RLYB116
Complement Dysregulation
The complement system plays a central role in innate immunity, as well as in shaping adaptive immune responses. Dysregulation of the complement pathway has been linked to a growing number of diseases (see below), reinforcing its importance as a target for therapeutic intervention.
C5: A Proven Target in Complement Dysregulation
Antibody-based inhibitors of complement component 5 (C5) have been successfully developed to treat diseases that include paroxysmal nocturnal hemoglobinuria (PNH), refractory generalized myasthenia gravis (gMG), atypical hemolytic uremic syndrome (aHUS), and relapsing neuromyelitis optica spectrum disorder (NMOSD).
Prior to the formation of Rallybio, team members built a successful track record around the world in the design, development, and approval of C5 inhibitors to treat severe and rare diseases. The approval and use of antibody-based C5 inhibitors for patients demonstrates their value, and we believe that there is an opportunity to bring additional safe, effective, patient-friendly, and accessible C5 therapies to patients.
RLYB116
RLYB116 is a novel antibody mimetic fusion protein that includes an albumin-binding domain.
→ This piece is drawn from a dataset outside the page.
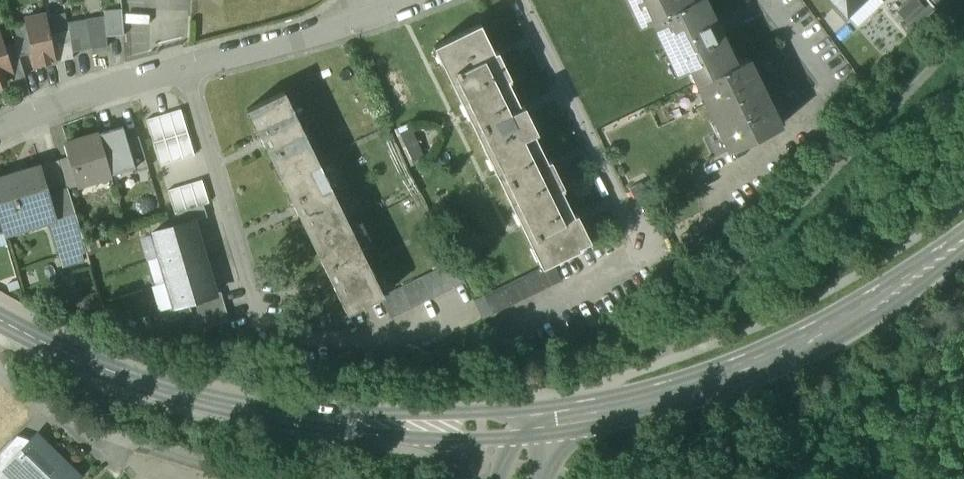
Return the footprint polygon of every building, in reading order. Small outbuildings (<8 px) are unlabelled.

RLYB116 has the potential to be a best-in-class, high-potency, long-acting C5 inhibitor that can be self-delivered by an autoinjector.
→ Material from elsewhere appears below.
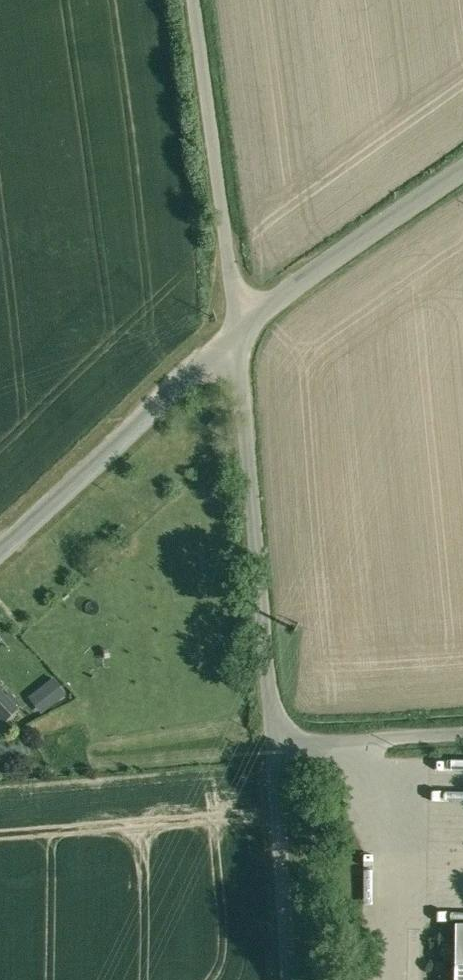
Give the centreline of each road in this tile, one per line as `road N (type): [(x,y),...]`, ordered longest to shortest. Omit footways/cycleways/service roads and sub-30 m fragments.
road 1 (unclassified): [(240,334),(273,717),(293,740),(339,746),(462,735)]
road 2 (unclassified): [(240,334),(199,0)]
road 3 (unclassified): [(0,559),(240,334)]
road 4 (unclassified): [(240,334),(462,181)]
A novel fusion protein, RLYB116 consists of two, linked components:
- An Affibody® molecule with high affinity for C5, thereby inhibiting terminal complement activation, and
- Albumod™ technology that enables binding to serum albumin for the potential of an extended plasma half-life and broad tissue distribution
Because of its small compound size, RLYB116 may be subcutaneously administered in a small volume by an autoinjector. Furthermore, the potential for sustained, complete C5 inhibition and a long half-life in serum would likely lead to dosing no more than once a week.
RLYB116 Clinical Stage of Development
Phase 1 single and multiple ascending dose trial in healthy volunteers (Australia)
Potential Indications
C5 blockade to treat rare diseases in which complement dysregulation is a central or major factor; first indication to be disclosed upon completion of the ongoing Phase 1 program
Disease Mechanism
Over-activation of C5 is associated with excessive inflammation, tissue damage, and autoimmunity seen in diverse disease states.
Therapeutic Modality
Novel antibody mimetic (fusion protein consisting of two, linked components, Affibody® molecule and Albumod™ domain)
Mechanism of Action
Designed to provide rapid, complete, and sustained inhibition of C5 via subcutaneous injection
Mode of Administration
Self-delivery by autoinjector
Clinical Program Status
In November 2022, Rallybio announced first-in-human clinical data from the 100 mg dose cohort (N=8) in the single ascending dose portion of its Phase 1 trial of RLYB116 in healthy participants.
According to the preliminary results, all participants (N=6) receiving subcutaneous RLYB116 demonstrated a reduction in free C5 greater than 99% within 24 hours of dosing. The data suggest the potential for rapid and complete functional blockade of terminal complement activity. Additionally, terminal elimination half-life of RLYB116 was greater than 300 hours, supporting the potential for once-a-week or less frequent dosing.
In January 2023, the Company announced that it initiated the first cohort in the multiple ascending dose portion of the Phase 1 study during the fourth quarter of 2022.